Polak würdigte in ihrer Laudatio das innovative Projekt. Der Leitfaden diene zur Förderung von Frieden
und geistlicher Ökumene, besonders durch das Gespräch und die Vertrauensbildung zwischen Christen und
Juden; nach der Katastrophe der Shoa eine bleibende Aufgabe für die christlichen Kirchen.
Ökumene bedeute neben dem Ringen um Wiederherstellung der getrennten Kirchen immer auch "Heilung, Versöhnung
und Wiederherstellung verletzter Einheit", so Polak. Zu dieser verletzten Einheit der einen Kirche Jesu Christi
gehöre aus christlicher Sicht von Anbeginn an - "und tragischerweise auch" - die gewaltbehaftete
Trennung bzw. Abspaltung vom Judentum.
Konfessionsübergreifender Judenhass habe den geistigen Nährboden bereitet, auf dem das rassistische Gedankengut
des Antisemitismus wachsen konnte, sagte die Theologin. Die Katastrophe der Ermordung von sechs Millionen Juden
habe die christlichen Kirchen gezwungen, sich dieser Mitschuld zu stellen. Polak: "Heute wissen jene Katholiken
und Evangelische, die sich seither im christlich-jüdischen Dialog engagieren, dass Christinnen und Christen
ihren eigenen Glauben gar nicht verstehen können ohne Dialog mit dem Judentum in Geschichte und Gegenwart,
und zwar so wie es sich selbst versteht." Der christlich-jüdische Dialog sei "das grundlegende Thema
für das Selbstverständnis als Christinnen und Christen“ und elementar für die Identität der
Kirchen. Polak wies auf den zunehmenden Antisemitismus - "global und in vielerlei Gestalt" - hin, "rechts
wie links, demokratisch wie autoritär, muslimisch wie auch nach wie vor innerhalb der Kirchen". In diesem
Zusammenhang werde deutlich, "wie notwendig und aktuell ein solches Projekt wie der hier prämierte Leitfaden
ist".
Sichtlich erfreut über den Preis zeigte sich Elisabeth Lutter. Das Ökumene-Netzwerk sei inzwischen zu
einem Freundeskreis zusammengewachsen. Mit dem Projekt wolle man nicht nur über das jüdische Vermächtnis
sondern mit jüdischen Menschen sprechen, um so „ein Stück Heilung und Vertrauensbildung“ zu leisten.
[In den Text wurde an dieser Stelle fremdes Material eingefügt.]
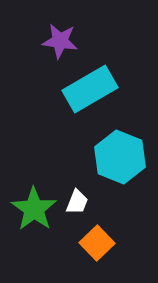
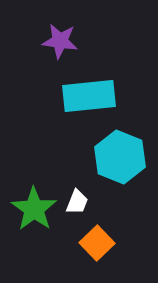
cyan rectangle: moved 1 px left, 7 px down; rotated 24 degrees clockwise
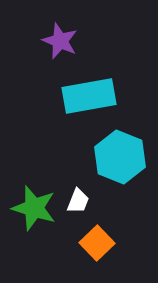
purple star: rotated 15 degrees clockwise
cyan rectangle: rotated 4 degrees counterclockwise
white trapezoid: moved 1 px right, 1 px up
green star: moved 1 px up; rotated 18 degrees counterclockwise
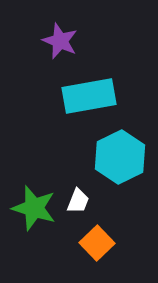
cyan hexagon: rotated 12 degrees clockwise
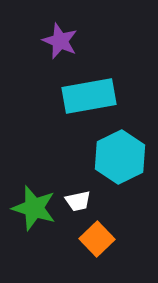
white trapezoid: rotated 56 degrees clockwise
orange square: moved 4 px up
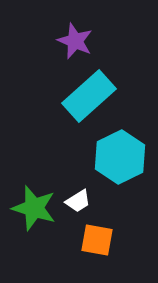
purple star: moved 15 px right
cyan rectangle: rotated 32 degrees counterclockwise
white trapezoid: rotated 20 degrees counterclockwise
orange square: moved 1 px down; rotated 36 degrees counterclockwise
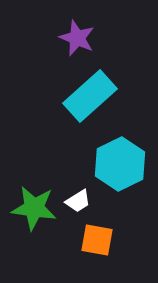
purple star: moved 2 px right, 3 px up
cyan rectangle: moved 1 px right
cyan hexagon: moved 7 px down
green star: rotated 9 degrees counterclockwise
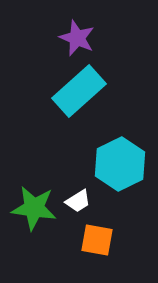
cyan rectangle: moved 11 px left, 5 px up
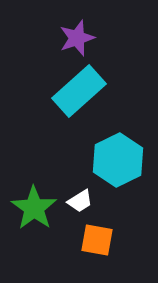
purple star: rotated 30 degrees clockwise
cyan hexagon: moved 2 px left, 4 px up
white trapezoid: moved 2 px right
green star: rotated 27 degrees clockwise
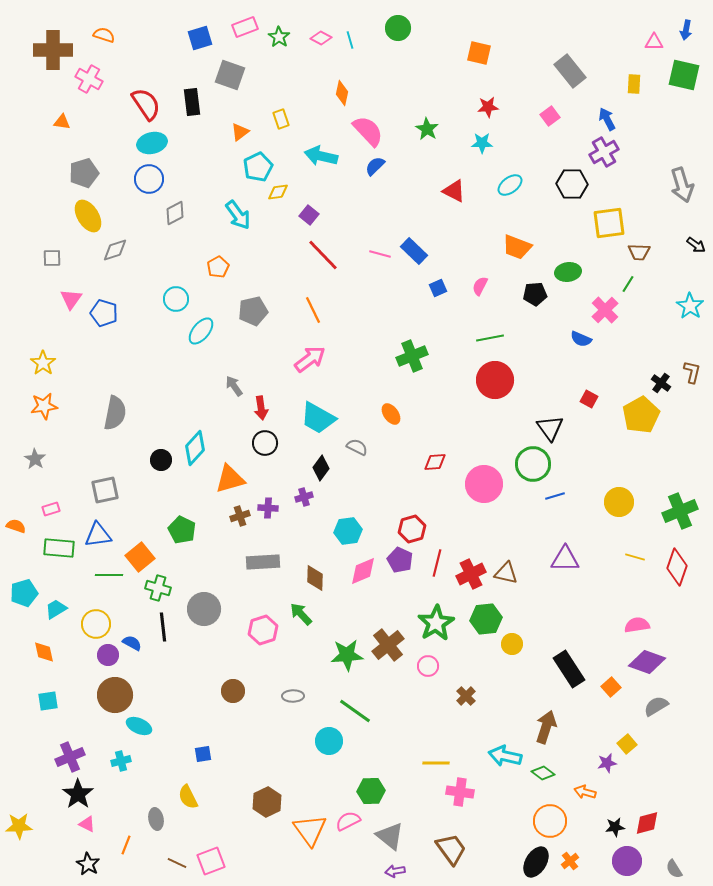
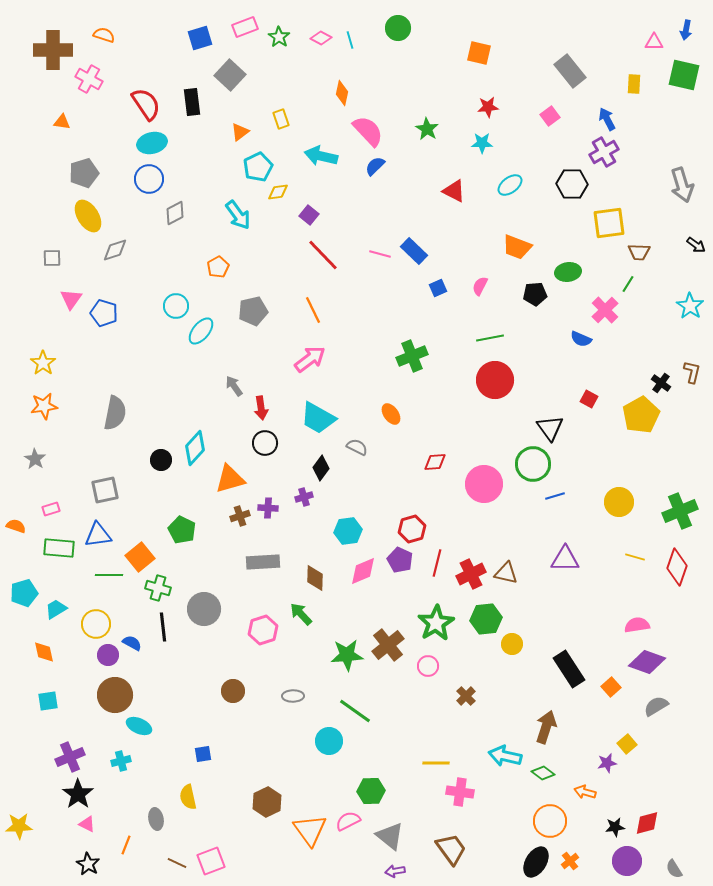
gray square at (230, 75): rotated 24 degrees clockwise
cyan circle at (176, 299): moved 7 px down
yellow semicircle at (188, 797): rotated 15 degrees clockwise
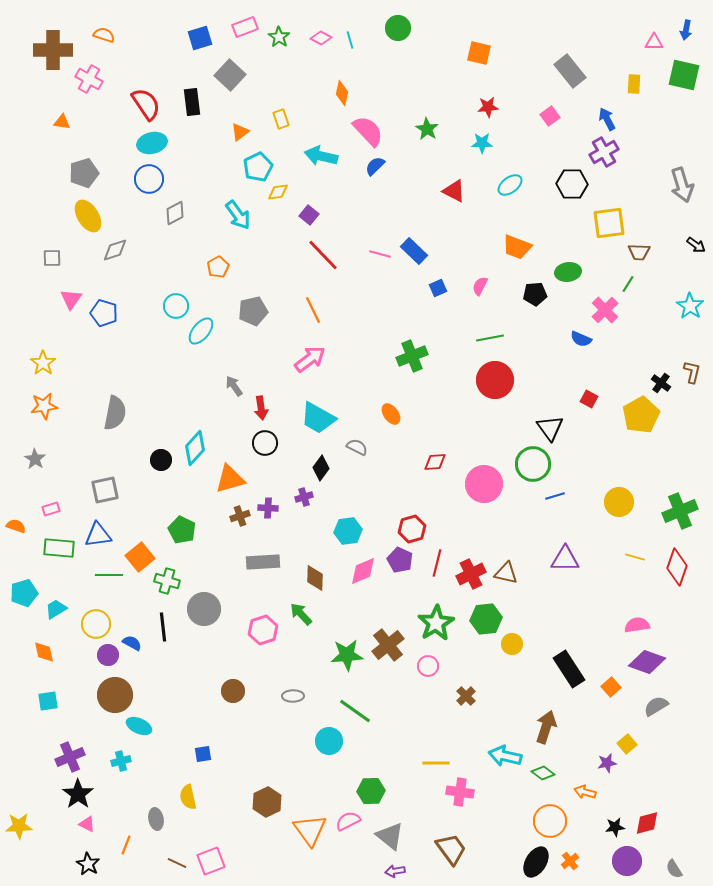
green cross at (158, 588): moved 9 px right, 7 px up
Ausgeschrieben wurde der Ökumene-Preis aus Anlass des Jubiläums "500 Jahre Reformation". Mit
dem Preis - eine Reise ins Heilige Land für zwei Personen - soll ein weiterer Schritt auf dem Weg zur Einheit
der Kirchen gesetzt werden, wie es in der Einladung zur Preisverleihung heißt. Den Festvortrag hielt der
Münchner Soziologe Armin Nassehi. Er zeigte auf, dass sich moderne Gesellschaften in permanenter Reformation
befinden. Während Religion weltgesellschaftlich wieder sichtbarer werde, stehen Kirchen vor der Herausforderung,
ihre „Bindekraft“ wieder herzustellen.